WHAT IS NEEDED
Leaving out the images, repeat all the lines below exactly.

____ SUPPLIED DATA

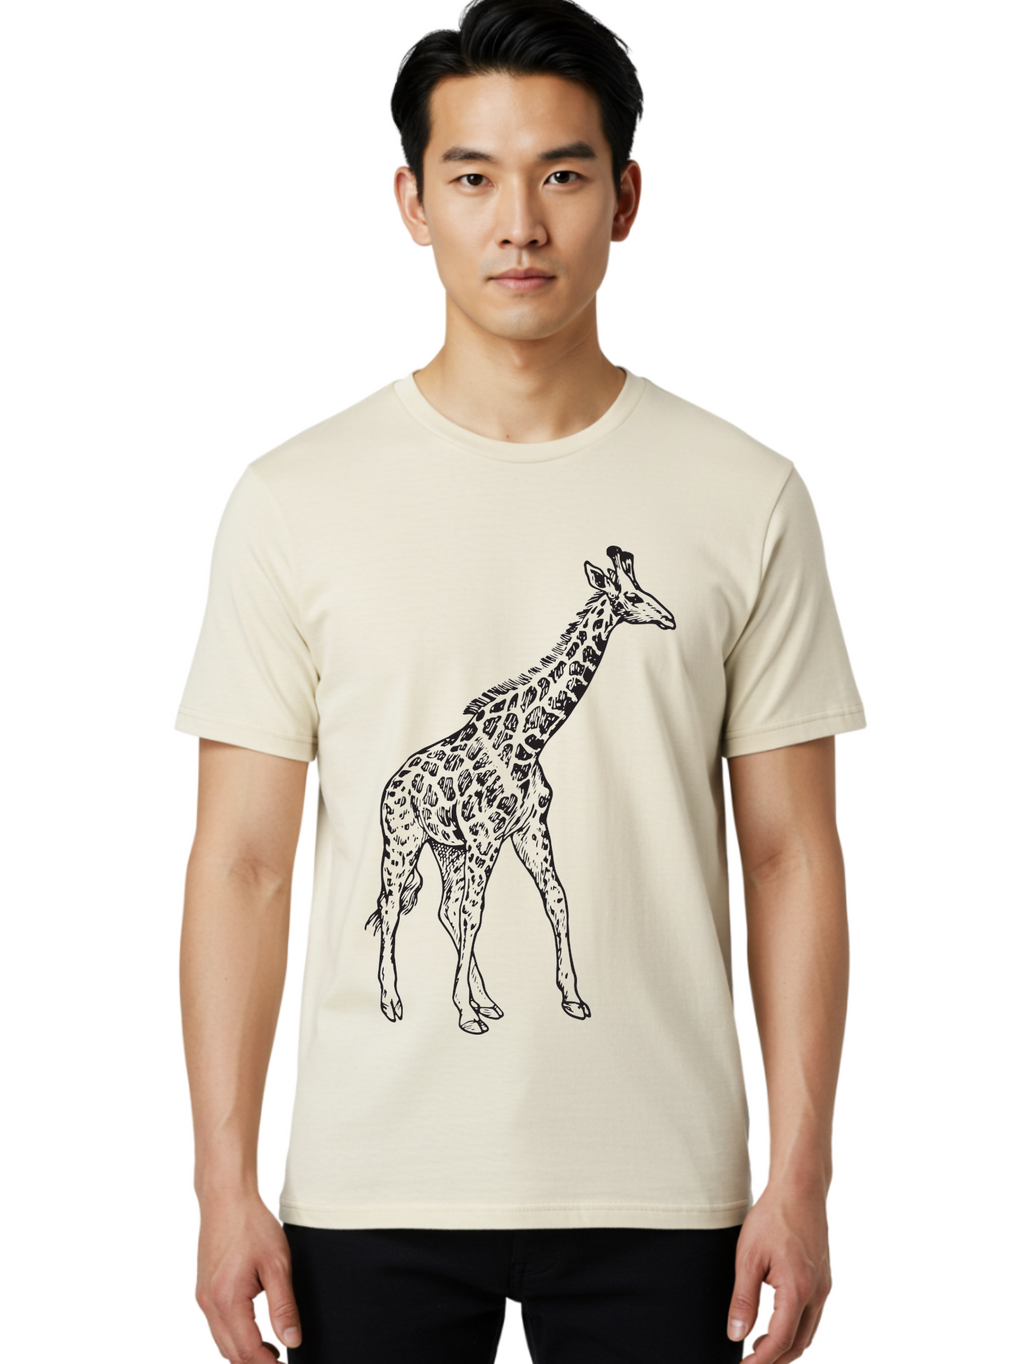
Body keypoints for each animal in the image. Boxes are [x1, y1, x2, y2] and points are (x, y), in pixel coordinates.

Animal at [365, 545, 676, 1035]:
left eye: (643, 589)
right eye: (630, 596)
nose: (669, 618)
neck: (531, 741)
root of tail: (391, 784)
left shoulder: (529, 830)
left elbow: (557, 900)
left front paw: (571, 998)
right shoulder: (486, 837)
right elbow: (475, 913)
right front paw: (464, 1014)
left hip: (446, 848)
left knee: (445, 908)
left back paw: (486, 1000)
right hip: (403, 841)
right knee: (394, 907)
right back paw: (393, 1002)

________

RESULT OF THE TASK
Body keypoints for each animal in the image. Boxes are [x1, y1, x2, y2] and points are (x, y), in pixel coordinates.

Animal at [365, 545, 676, 1035]:
left eye: (643, 589)
right eye: (630, 596)
nose: (669, 618)
neck: (531, 741)
root of tail: (391, 784)
left shoulder: (529, 830)
left elbow: (557, 900)
left front paw: (571, 998)
right shoulder: (486, 837)
right elbow: (475, 913)
right front paw: (464, 1014)
left hip: (446, 848)
left knee: (445, 908)
left back paw: (486, 1000)
right hip: (403, 841)
right knee: (394, 907)
right back paw: (393, 1002)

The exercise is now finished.